Failing is learning. Try something new and see if it works. The key is to create a situation where failure doesn’t have long-lasting penalties. Immediate feedback to the success of a new tactic will provide the formative guidance that the player/learner needs to master the skill.
3. Progress Bars
Players/learners need to have feedback on their progress. Tom Chatfield suggests that using something like a progress bar to share advancement with the player/learner can build engagement and motivation. An example of a system that does this most effectively is the Aleks Math System.

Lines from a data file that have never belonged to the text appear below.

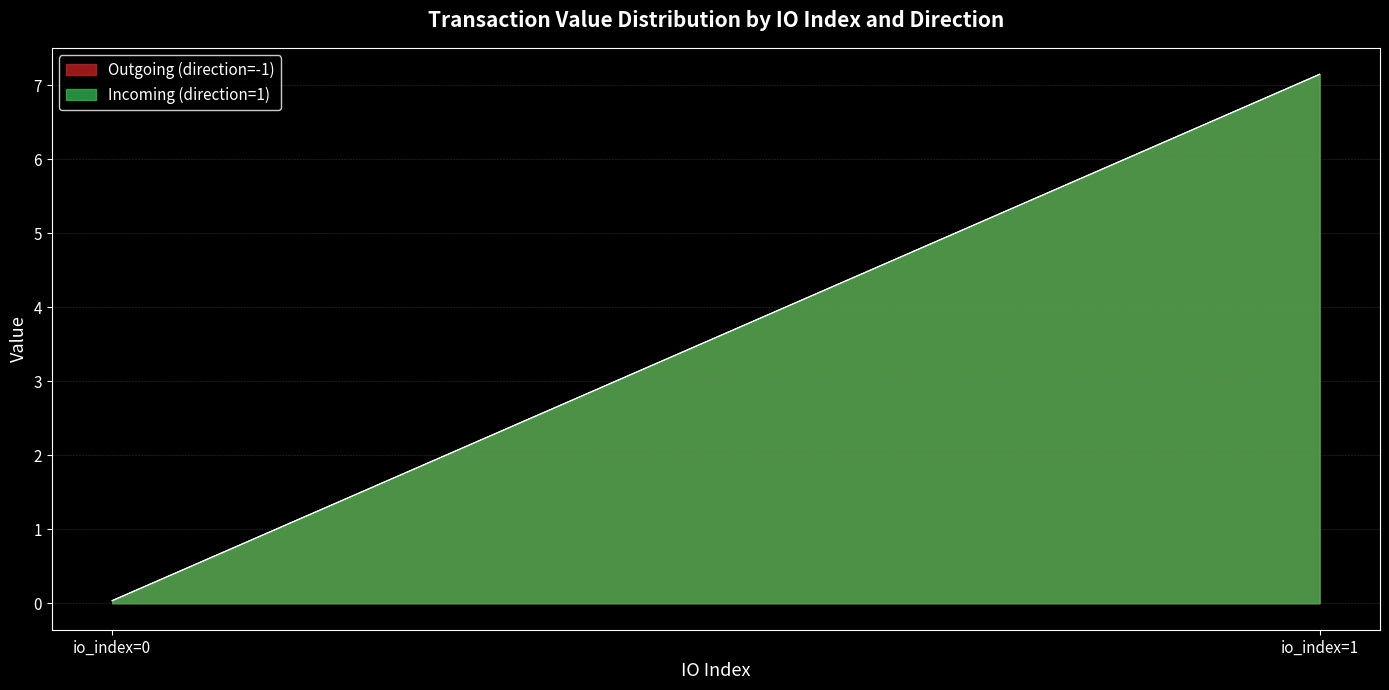

Which series changed the most between io_index=0 and io_index=1?

Outgoing (direction=-1)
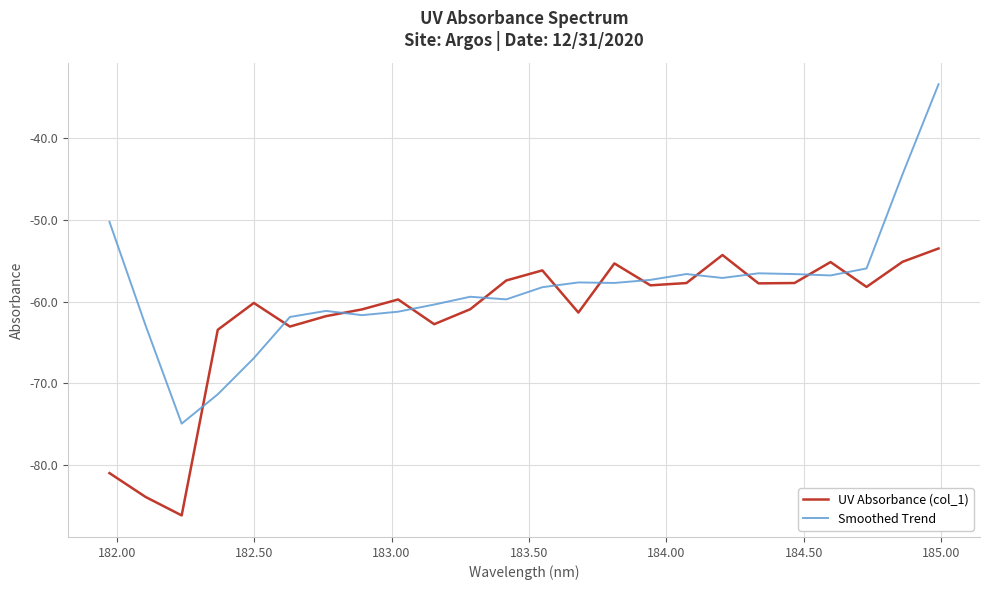

Which series has the largest range (max minus min)?

Smoothed Trend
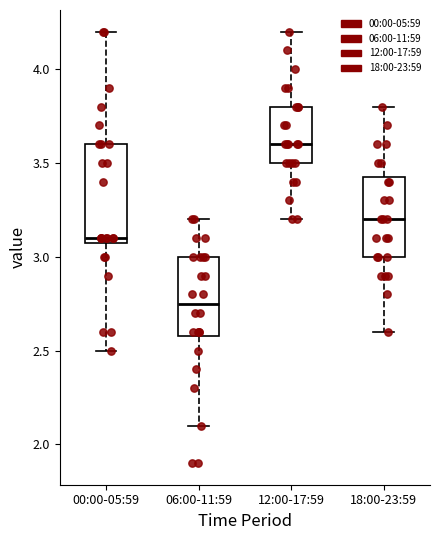

Which box has the lowest median line?

06:00-11:59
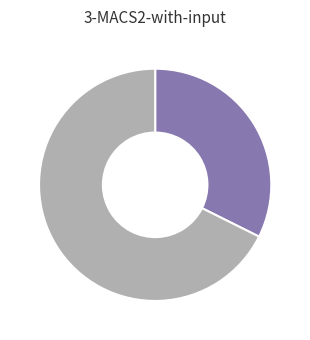

Is there a majority slice in this chart?

Yes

4. Multiple Long and Short Aims
Successful games contain both long and short-term goals. I just finished playing Army of Darkness. It is a game with 50 levels. The long-term goal is to ultimately win by “leveling out” (beating all 50 levels.) Each level is its own short term goal and provides on-going feedback about my success in using the warriors and weaponry at my disposal. This holds true with learning situations. The end goal needs to be in mind to provide relevance but the sequential formative goals provide the feedback that makes it interesting.
5. Rewarding ALL Successful Efforts
While the goal of a learning situation is to master the material/skills, getting there is full of failure. Gamers/learners need to receive some recognition for the work they have completed even if it hasn’t lead to total success. This can be a difficult thing to design for the typical learning experience but it needs to be considered.
6. Prompt and Meaningful Feedback
All of these characteristics are connected with prompt and meaningful feedback. It should be immediate and provide some sort of direction as to how a failed attempt can be improved.
7. Elements of Uncertainty/Awards
This is an interesting quality. In experimental psychology, we call this intermittent reinforcement. There is no specific “number of times” that something must be correct to receive an award. This can be quite appealing to the human psyche. That is why casinos are filled with humans playing slot machines because there is no certainty when they will “pay off” but the reward is enough to make it interesting.
Games provide such intermittent rewards by having periodic benefits (i.e., helpful wizards or increasing the treasure chest by 5%) occur to help the player. Teachers provide this sort of untimed reward with gold stars or classroom currency that are distributed to good workers at the whim of the teacher.
Learning is a social event. It can be an opportunity for like learners to collaborate with peers and mold responses together. When you are working with collaborators, you are receiving the constant feedback and support that we have described as so important to successful gaming/learning.
What do you think is important? I think that the most important item that can be taken from this list is feedback. Gaming is a self-correcting journey to an identified goal and it is all based upon immediate and helpful feedback so that the gamer can modify his/her behavior to best achieve success.
What is your idea on this?
*This posting was prompted by an assignment from 3D GameLab.